*TAREFA A:*
De acordo com o texto sobre a virada tecnológica do Paraguai, qual parcela da eletricidade consumida no Paraguai vem da usina de Itaipu?
*TAREFA B:*
Retome o texto sobre a virada tecnológica do Paraguai a partir do ponto em que ele termina.
#### TEXTO
Um novo centro de tecnologia emerge na América do Sul, impulsionado por energia renovável e um ousado investimento em inovação.

Paraguai se Reinventa como Potência Tecnológica

O Paraguai pode parecer um protagonista improvável na corrida global por tecnologia, mas o país vizinho começa a atrair a atenção de investidores e gigantes do setor. O motivo é um recurso que é altamente demandado em todo o mundo — e que o Brasil ainda não consegue fornecer na mesma escala: energia limpa, barata e abundante.

Transformação sob a Liderança de Gabriela Cibils

No comando dessa transformação está Gabriela Cibils, uma engenheira paraguaia que se formou em computação e neurociência pela Universidade da Califórnia, Berkeley. Após quase uma década atuando em startups americanas no Vale do Silício, ela decidiu retornar ao seu país natal com a missão de construir um ecossistema de inovação desde o início.

Atualmente, Cibils é sócia da Cibersons, uma empresa de tecnologia e investimentos com sede em Assunção, e figura como uma das vozes mais influentes no movimento que busca transformar o Paraguai em um hub tecnológico regional. Ela menciona: “Depois de ver de perto o impacto da tecnologia no Vale do Silício, senti que era minha responsabilidade trazer essa mentalidade para casa.”

Energia Limpa e Barata: O Trunfo Paraguaio

Enquanto muitos países aspiram a desenvolver um setor de tecnologia competitivo, o Paraguai possui uma vantagem única: quase 100% de sua energia é gerada a partir de fontes hidrelétricas.

O núcleo dessa potência energética é a Itaipu, uma das maiores usinas hidrelétricas do mundo, localizada na fronteira com o Brasil. Essa usina é responsável por cerca de 90% da eletricidade consumida no Paraguai e 10% do total consumido no Brasil, tornando o país um dos maiores exportadores de energia renovável do globo.

Essa superabundância energética resulta em custos extremamente baixos de eletricidade, os mais baixos da América do Sul, o que representa um atrativo significativo para empresas que operam data centers e estruturas de inteligência artificial, setores que demandam um alto consumo energético.

O desenvolvedor de software Sebastián Ortiz-Chamorro afirma: “Para quem deseja instalar um data center de IA, a energia hidrelétrica do Paraguai é um diferencial competitivo — ela é renovável, estável e constante, diferentemente da solar ou eólica.”

Iniciativas Governamentais para Atração de Gigantes da Tecnologia

O presidente Santiago Peña vem buscando uma aproximação com grandes companhias de tecnologia dos Estados Unidos, incluindo o Google e outras big techs, para discutir possíveis investimentos no país.
########
#### MATERIAL FORNECIDO
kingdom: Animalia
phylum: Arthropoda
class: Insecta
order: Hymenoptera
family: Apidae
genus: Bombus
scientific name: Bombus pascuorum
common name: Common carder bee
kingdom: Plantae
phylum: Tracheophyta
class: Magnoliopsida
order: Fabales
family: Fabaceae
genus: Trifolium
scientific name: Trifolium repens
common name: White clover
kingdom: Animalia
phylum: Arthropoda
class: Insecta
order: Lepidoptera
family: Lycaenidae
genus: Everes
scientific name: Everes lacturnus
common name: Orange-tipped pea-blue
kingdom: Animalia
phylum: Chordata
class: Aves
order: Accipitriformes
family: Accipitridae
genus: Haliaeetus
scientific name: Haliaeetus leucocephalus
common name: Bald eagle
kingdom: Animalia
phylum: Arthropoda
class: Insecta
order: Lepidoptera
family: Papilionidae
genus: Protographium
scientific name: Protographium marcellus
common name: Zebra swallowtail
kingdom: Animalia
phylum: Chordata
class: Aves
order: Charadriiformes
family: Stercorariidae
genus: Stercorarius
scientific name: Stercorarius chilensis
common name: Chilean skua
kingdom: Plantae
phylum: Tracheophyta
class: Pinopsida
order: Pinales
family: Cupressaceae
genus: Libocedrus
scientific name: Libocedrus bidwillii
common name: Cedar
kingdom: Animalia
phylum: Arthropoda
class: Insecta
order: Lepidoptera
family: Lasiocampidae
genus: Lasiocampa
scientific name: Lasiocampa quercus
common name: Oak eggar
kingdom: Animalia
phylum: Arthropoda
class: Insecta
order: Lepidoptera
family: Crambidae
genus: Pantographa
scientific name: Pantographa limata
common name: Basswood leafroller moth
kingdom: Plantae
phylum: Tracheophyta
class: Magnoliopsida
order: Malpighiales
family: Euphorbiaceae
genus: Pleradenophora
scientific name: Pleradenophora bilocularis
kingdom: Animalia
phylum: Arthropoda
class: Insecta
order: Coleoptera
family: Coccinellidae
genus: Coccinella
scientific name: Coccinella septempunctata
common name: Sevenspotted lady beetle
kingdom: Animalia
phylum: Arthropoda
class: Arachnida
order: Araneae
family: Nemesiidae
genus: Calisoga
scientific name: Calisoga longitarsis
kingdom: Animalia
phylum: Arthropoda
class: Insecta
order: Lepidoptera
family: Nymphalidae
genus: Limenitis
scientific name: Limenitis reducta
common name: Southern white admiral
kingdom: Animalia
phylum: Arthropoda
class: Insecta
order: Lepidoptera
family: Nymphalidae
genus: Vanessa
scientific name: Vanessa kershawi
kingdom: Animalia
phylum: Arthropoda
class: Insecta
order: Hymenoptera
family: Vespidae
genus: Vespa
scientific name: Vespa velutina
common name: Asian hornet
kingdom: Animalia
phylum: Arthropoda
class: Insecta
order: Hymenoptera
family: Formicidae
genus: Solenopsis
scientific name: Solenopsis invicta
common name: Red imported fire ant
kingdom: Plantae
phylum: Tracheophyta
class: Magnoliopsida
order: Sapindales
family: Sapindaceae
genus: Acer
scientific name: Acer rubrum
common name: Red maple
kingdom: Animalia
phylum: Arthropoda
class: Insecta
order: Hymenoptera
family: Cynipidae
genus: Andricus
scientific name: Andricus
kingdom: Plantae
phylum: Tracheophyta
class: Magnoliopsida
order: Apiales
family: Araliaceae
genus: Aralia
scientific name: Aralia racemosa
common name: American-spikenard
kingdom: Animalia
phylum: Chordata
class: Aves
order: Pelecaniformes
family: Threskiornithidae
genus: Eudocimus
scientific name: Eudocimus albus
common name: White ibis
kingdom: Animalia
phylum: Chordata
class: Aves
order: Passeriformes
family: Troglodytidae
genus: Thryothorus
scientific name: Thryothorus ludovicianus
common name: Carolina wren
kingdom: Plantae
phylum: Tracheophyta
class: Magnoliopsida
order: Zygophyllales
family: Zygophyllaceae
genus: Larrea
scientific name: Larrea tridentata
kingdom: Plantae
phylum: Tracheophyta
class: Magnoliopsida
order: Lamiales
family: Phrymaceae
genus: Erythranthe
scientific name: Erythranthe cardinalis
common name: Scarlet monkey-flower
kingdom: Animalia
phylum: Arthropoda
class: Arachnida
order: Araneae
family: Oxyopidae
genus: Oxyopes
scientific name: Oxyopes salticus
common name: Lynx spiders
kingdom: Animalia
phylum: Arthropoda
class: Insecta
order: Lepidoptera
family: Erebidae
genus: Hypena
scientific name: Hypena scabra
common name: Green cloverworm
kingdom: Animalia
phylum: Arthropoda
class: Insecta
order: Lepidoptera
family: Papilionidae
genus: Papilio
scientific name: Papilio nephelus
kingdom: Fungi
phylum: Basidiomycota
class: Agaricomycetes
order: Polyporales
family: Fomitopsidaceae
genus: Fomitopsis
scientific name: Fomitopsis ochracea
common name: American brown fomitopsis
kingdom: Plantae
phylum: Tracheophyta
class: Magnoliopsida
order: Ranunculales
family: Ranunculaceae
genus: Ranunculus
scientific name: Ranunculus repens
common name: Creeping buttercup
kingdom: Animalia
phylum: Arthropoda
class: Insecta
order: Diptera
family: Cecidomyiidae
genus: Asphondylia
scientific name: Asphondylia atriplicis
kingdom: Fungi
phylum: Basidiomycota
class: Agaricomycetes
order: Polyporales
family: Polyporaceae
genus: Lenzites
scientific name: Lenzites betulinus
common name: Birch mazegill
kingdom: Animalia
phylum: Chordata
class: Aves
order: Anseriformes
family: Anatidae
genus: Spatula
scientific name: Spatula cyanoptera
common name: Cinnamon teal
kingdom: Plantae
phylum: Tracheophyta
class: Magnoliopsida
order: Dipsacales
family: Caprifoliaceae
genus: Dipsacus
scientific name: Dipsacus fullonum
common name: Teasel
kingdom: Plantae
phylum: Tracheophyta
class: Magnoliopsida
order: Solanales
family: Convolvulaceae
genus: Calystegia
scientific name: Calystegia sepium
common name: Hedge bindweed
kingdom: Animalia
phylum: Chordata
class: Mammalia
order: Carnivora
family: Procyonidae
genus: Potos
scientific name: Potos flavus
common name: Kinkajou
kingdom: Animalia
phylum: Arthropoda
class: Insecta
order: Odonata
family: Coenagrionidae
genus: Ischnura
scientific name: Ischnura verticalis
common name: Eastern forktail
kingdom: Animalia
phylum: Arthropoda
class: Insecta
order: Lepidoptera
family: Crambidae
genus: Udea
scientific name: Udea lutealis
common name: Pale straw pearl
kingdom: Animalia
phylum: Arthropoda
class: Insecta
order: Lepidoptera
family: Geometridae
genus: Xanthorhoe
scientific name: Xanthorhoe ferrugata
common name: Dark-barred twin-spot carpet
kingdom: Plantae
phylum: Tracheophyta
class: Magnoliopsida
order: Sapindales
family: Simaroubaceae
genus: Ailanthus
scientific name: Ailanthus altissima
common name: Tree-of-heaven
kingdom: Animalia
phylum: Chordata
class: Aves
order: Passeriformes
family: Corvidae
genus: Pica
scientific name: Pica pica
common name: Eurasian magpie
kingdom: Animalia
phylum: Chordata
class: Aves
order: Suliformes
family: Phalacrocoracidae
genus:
########
*RESPOSTA A:*
Cerca de 90%.

*RESPOSTA B:*
Conforme declarações do ministro da Tecnologia e Comunicação, Gustavo Villate, as condições estratégicas do Paraguai são favoráveis: uma população jovem com idade média de 27 anos, energia limpa, impostos baixos e estabilidade econômica.

O Parque Digital: Espaço para Inovação

O governo está atualmente desenvolvendo um Parque Digital próximo ao aeroporto de Assunção, com um investimento inicial estimado em US$ 20 milhões. Este espaço será destinado a abrigar empresas privadas, uma universidade de tecnologia em colaboração com Taiwan, além de infraestrutura específica voltada para startups.

O ministro Villate enfatiza: “O que queremos é um ecossistema integrado entre governo, empresas e universidades.” Ele acredita que essa integração é fundamental para atrair investidores estrangeiros.

Capacitação e Inclusão: Investindo no Futuro

A formação de mão de obra qualificada constitui outro pilar central da estratégia do governo. Vanessa Cañete, presidente da Câmara Paraguaia da Indústria de Software, menciona que o país está ampliando sua oferta de programas de capacitação voltados a engenheiros, programadores e desenvolvedores.

Cañete é também a fundadora da ONG Girls Code, que oferece oficinas de programação e robótica voltadas para meninas e jovens mulheres. Desde a sua criação em 2017, mais de 1.000 alunas já participaram dos cursos promovidos pela entidade.

Desafios Persistem na Caminhada para a Inovação

Apesar do clima de otimismo, os desafios ainda são uma realidade. Gabriela Cibils reconhece que o Paraguai enfrenta problemas de burocracia e lentidão nos processos contratuais, fatores que podem desestimular investidores habituados a ambientes mais dinâmicos.

Não obstante, ela se mantém esperançosa, afirmando: “Se colocarmos a inovação no centro e aproveitarmos os benefícios que já temos, o Paraguai pode se tornar uma superpotência tecnológica.”